Hackerbot-Claw Grows, Xygeni Tag Poisoning, GitHub Search HA, Windows SID Failures, and AI Skills Supply Chain

Transcript

0:00 Shortcuts keep turning into trust decisions.

0:03 It's kind of the whole show today. A GitHub workflow

0:06 gets treated like plumbing until it hands over

0:08 a token. A version tag looks stable until somebody

0:12 moves it. A cloned Windows image looks fine until

0:16 the platform finally decides it cares. And a

0:19 skills marketplace looks like discovery right

0:22 up until you remember the code is coming from

0:25 wherever that URL points. That's where we're

0:28 at. Hey, I'm Brian Teller. I work in DevOps and

0:47 SRE, and I run Teller's Tech. This is Ship It

0:51 Weekly. where I filter the noise and focus on

0:53 what actually changes how we run infrastructure

0:56 and own reliability. Show notes and links are

0:59 on shipitweekly.fm. If the show's been useful,

1:03 follow it wherever you listen. Ratings help way

1:05 more than they should. And if you want more signal

1:07 between episodes, check out oncallbrief.com.
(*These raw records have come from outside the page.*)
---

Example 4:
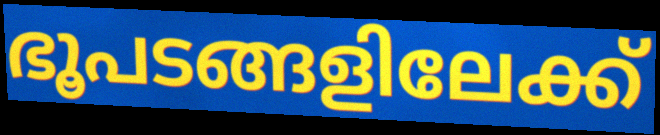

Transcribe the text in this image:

ഭൂപടങ്ങളിലേക്ക്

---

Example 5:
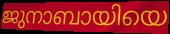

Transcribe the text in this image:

ജുനാബായിയെ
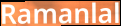
Ramanlal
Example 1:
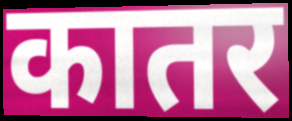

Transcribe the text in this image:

कातर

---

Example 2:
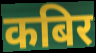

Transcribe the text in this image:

1:11 we have five main stories today then the lightning

1:14 round and we'll wrap with the human closer we're

1:16 starting by coming back to the trivy story but

1:19 from a different angle we already covered trivy

1:21 on the show on episode 24. the reason to revisit

1:24 it now is that it is clearly not just one ugly

1:28 repo incident it was part of a bigger github

1:30 actions campaign after that github has one of

1:33 the better platform engineering stories i've

1:36 seen lately They rebuilt search high availability

1:39 in GitHub Enterprise Server because the old shape

1:42 could literally trap people in a bad maintenance

1:45 state. Then a Windows Server 2025 identity mess

1:50 that feels extremely real if you've ever lived

1:53 through cloned image weirdness. And finally,

1:56 agent skills, because apparently we are rebuilding

1:59 package manager history all over again. Except

2:03 this time, the packages can inherit shell access,

2:06 file access, and credentials. Story 1. Trivy

2:13 was part of a bigger GitHub Actions campaign.
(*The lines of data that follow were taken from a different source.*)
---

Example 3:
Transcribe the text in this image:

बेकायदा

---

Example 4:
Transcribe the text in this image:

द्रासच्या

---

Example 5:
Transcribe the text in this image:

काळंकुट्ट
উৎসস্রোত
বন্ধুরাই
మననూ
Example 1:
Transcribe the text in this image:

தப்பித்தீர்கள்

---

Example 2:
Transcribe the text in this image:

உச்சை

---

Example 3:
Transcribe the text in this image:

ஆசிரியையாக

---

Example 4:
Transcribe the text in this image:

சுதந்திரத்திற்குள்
2:16 Let's start there. I don't think the trivy angle

2:19 is really the headline anymore. The bigger story

2:21 is that OpenSSF warned on March 1st about an

2:25 active campaign called HackerBot Claw. Their

2:28 advisory said it was actively scanning public

2:31 repositories for weak GitHub Actions workflows

2:34 and exploiting them to execute code and steal

2:38 credentials. InfoQ's follow -up said the campaign

2:41 hit projects tied to Microsoft, Datadog, CNCF,

2:46 and aqua security and that it got remote code

2:50 execution in five of seven targeted repositories

2:54 that matters because it takes this out of the

2:56 bucket of one repo got unlucky this is a real

2:59 pattern now open ssfs write up called out the

3:03 exact stuff most teams already know they should

3:06 be nervous about privileged triggers like pull

3:09 request target running untrusted code from forks

3:12 inline shell unvalidated input week -auth checks

3:16 before workflows run. And they were pretty blunt

3:19 about the response too. Review, harden, and monitor

3:22 your workflows now. So for me, the real lesson

3:26 is not wow, an AI bot did a thing. The real lesson

3:29 is that repo automation has become part of the

3:32 trust boundary. And a lot of teams still treat

3:35 it like background glue. It isn't glue anymore.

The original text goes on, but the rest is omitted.